THE latest twist of the African resource nationalisation screw may be coming from Ghana where the government intends enforcing the purchase of up to 30% of the gold produced in the country directly from the mining companies.
According to a note in the Gold Fields’ interim report for the six months to June, a letter dated July 31 from the Ghanaian government was delivered to the Ghana Chamber of Mines informing it of this action. It requested the Chamber to tell its members to “… be prepared to engage with the Ministry to finalise measures to ensure implementation by November 1, 2018”.
Gold Fields is one of a number of major gold mining groups operating in Ghana alongside Newmont Mining, AngloGold Ashanti and Kinross.
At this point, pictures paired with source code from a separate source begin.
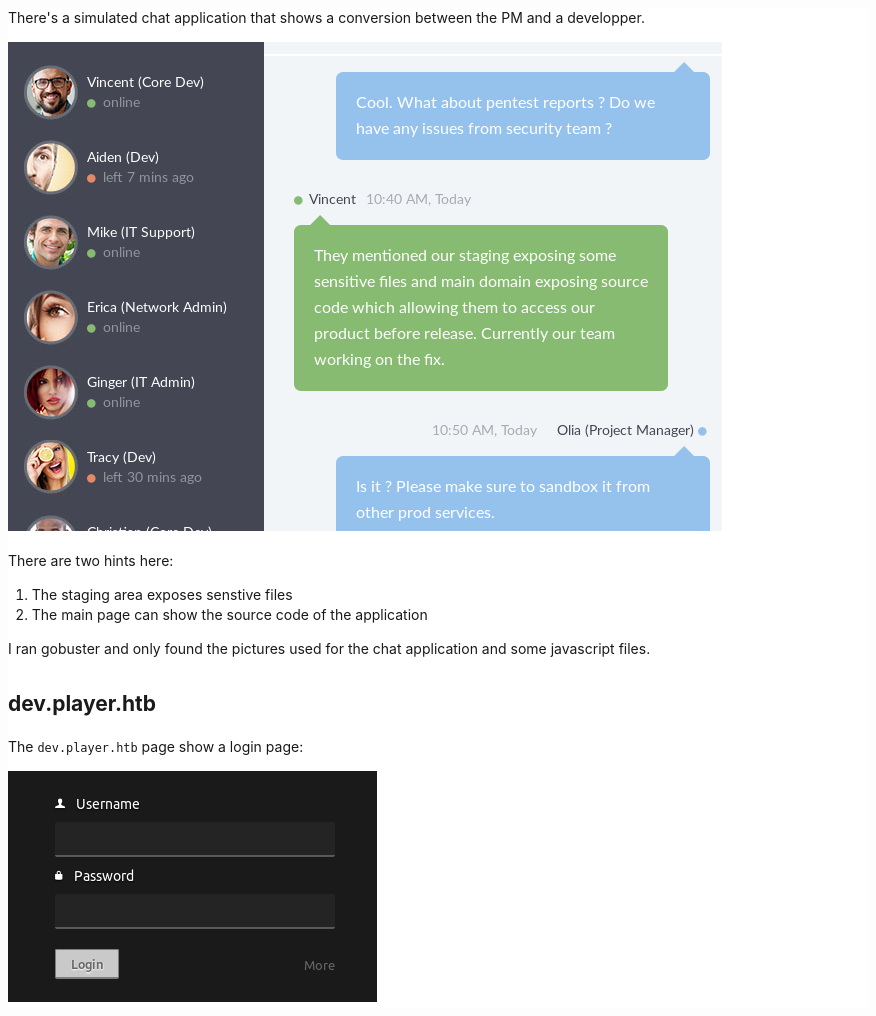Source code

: There's a simulated chat application that shows a conversion between the PM and a developper.

![](/assets/images/htb-writeup-player/chat.png)

There are two hints here:

1. The staging area exposes senstive files
2. The main page can show the source code of the application

I ran gobuster and only found the pictures used for the chat application and some javascript files.

## dev.player.htb

The `dev.player.htb` page show a login page:

![](/assets/images/htb-writeup-player/codiad_login.png)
Asked why he thought the Ghanaian government was doing this, at a presentation of Gold Fields interims results in Johannesburg on Thursday, CFO Paul Schmidt replied: “That one page letter is all we have seen.
“We need an explanation because there was no information on how we would be paid; when we would be paid; or what the payment would be based on.
“We don’t understand the implications of it because we have no more information. We thought it was prudent to inform shareholders that we had received this letter as an industry”.
The obvious question is this: “What’s in it for the Ghanaian government?” The danger is it might try to follow the example of Zimbabwe where sales of most minerals produced in the country have to go through government-controlled organisations.
Effectively, that imposes another layer of bureaucracy on the mines and raises their costs because the government charges for the marketing ‘services’ it has imposed but which many companies do not need.
Asked whether he thought the Ghanaian government proposal could be negative for mine revenues Schmidt replied: “It could be, but we really don’t know until we see the terms of what they propose to do”.